» **HOW TO COMPLETE THIS TASK**: Of all the lines below, output only those starting at the one with "right shoulder: (348, 458)" and ending at the one with "left back paw: (473, 527)", both ends included, exactly as written.

» **DATA IN THIS EXERCISE**:
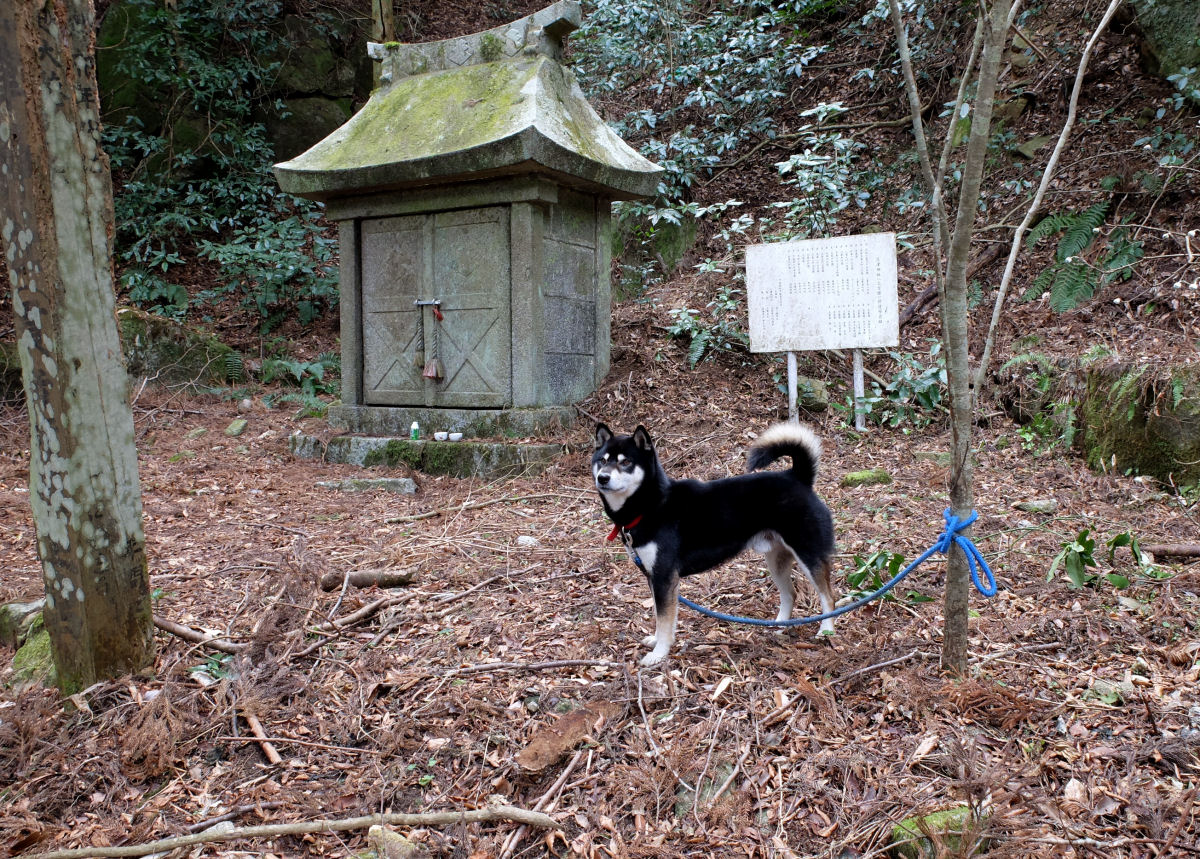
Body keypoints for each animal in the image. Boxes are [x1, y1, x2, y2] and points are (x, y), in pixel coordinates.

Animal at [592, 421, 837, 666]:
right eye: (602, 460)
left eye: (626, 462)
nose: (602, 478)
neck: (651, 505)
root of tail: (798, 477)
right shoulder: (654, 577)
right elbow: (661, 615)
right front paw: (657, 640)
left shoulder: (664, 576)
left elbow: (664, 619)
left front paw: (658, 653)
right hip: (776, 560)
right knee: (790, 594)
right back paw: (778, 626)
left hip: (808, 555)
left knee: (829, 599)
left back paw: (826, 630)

==

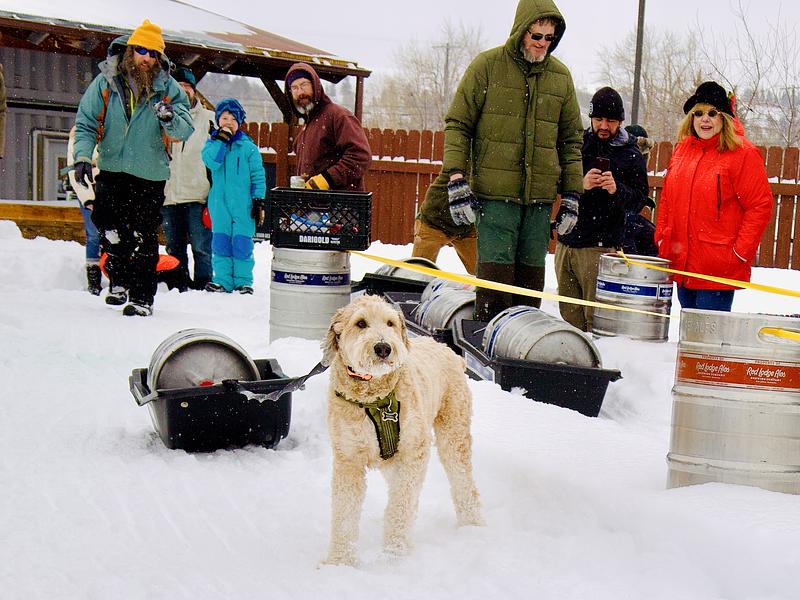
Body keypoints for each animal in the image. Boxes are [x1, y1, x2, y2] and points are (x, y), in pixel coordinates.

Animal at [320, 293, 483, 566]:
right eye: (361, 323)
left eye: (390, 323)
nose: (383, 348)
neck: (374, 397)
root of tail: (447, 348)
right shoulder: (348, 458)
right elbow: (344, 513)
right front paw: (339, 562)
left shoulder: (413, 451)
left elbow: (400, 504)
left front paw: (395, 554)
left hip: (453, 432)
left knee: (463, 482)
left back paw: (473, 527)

» **FINISHED TASK**:
right shoulder: (348, 458)
right elbow: (344, 513)
right front paw: (339, 562)
left shoulder: (413, 451)
left elbow: (400, 504)
left front paw: (395, 554)
left hip: (453, 432)
left knee: (463, 482)
left back paw: (473, 527)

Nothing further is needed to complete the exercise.